A few years ago, I took the youth on a mission trip to Tennessee. Our group was tasked with working on an old house that had become decrepit and overwhelming to maintain by the single, middle-aged woman who lived in it. Our team was the assignment to repair and restore the water damaged interior, as well as the installation of a new roof. It was a huge undertaking, but I knew that our group could accomplish much in a week’s time.
I soon discovered more serious defects in the home when I saw the ceiling sagging over the kitchen. It was evident that a load-bearing wall had been removed at some point to expand the size of the kitchen and build an addition to the house. It might have seemed like a great idea at the time, but the expansion was not well thought out, and expert advice had not been sought for consultation. Now, the home was in danger of collapsing in on itself! Our youth group was asked to replace the ceiling with new drywall, sand, spackle and paint it. I was uncomfortable with doing this because of my fear that our work would only conceal a much larger problem. I was assured by the mission trip organizers that an “expert” with construction experience would be stopping by to instruct us how to reinforce the sagging roof. A very young man did indeed stop by, and his remedy was to jack the ceiling up with temporary construction pillars and drive long screws into the trusses to somehow pull the ceiling back up into place. I am not a structural engineer, but I knew this would not work! We were not equipped to make the proper repairs. A qualified engineer’s assessment and instruction was needed. We proceeded to complete the work that we were asked to perform that week, and it did look much better than when we arrived. The roof, that we installed, looked wonderful on the outside and irritating leaks were no longer a problem. However, I have wondered about the section over the kitchen. A simple snowstorm could still bring it down.

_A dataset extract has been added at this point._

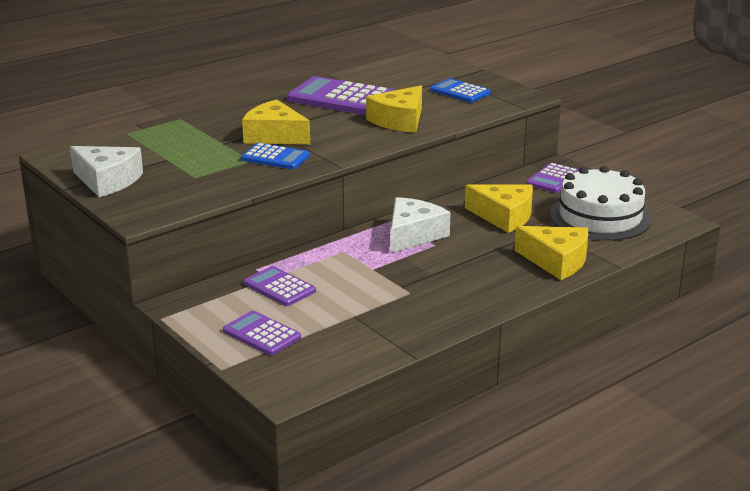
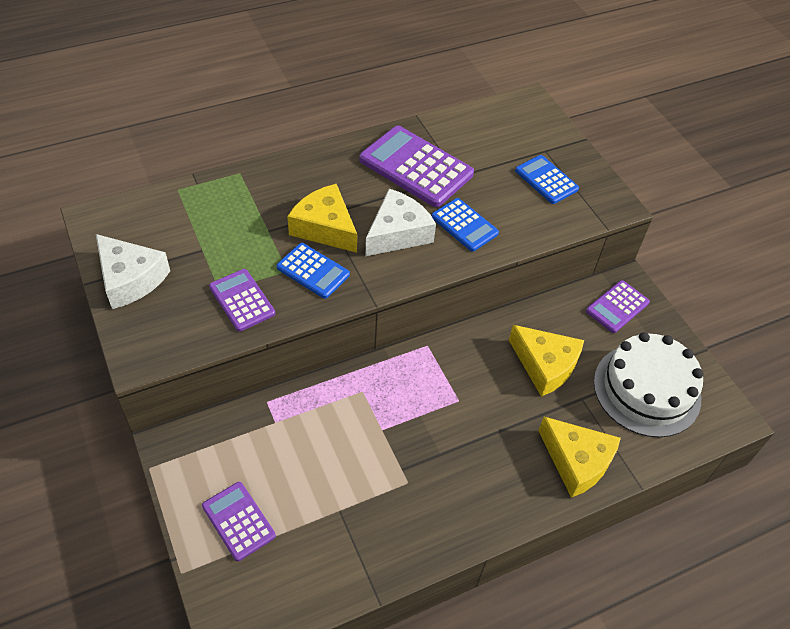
camera: 10 degrees right, 25 degrees up
(279, 287) = (280, 441): purple calculator -> purple calculator (242, 300)
(399, 121) = (464, 225): yellow cheese -> blue calculator
(413, 235) = (441, 377): white cheese -> white cheese (398, 233)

This story made me think about how we may sometimes conduct our lives when relating others in our families, our churches and our workplaces. We come up with what we think is a great idea at the time, but there’s a “wall” in the way in the form of people who do not sign on to our plan. The convenient solution is to remove the “wall” spackle, and paint over any evidence that the wall was ever there. That “addition” looks great, but problems arise, when we begin to realize that the “wall” was actually an important part of our structural integrity. Without the wall, the roof begins to sag and the whole structure is in danger of collapsing in on itself. Adding a little more paint and spackling is not going to be able to cover up the obvious issues any longer. Denial and praying the problems away won’t work either, because it is the lack of prayer and careful planning that gets us into such situations in the first place. Along with prayer, putting aside our pride, admitting to our errors and seeking the advice of a properly trained “engineer,” are necessary steps to avoiding a disastrous collapse. Jesus knew their thoughts and said to them, “Every kingdom divided against itself will be ruined, and every city or household divided against itself will not stand,” Matthew 12:25 (NIV).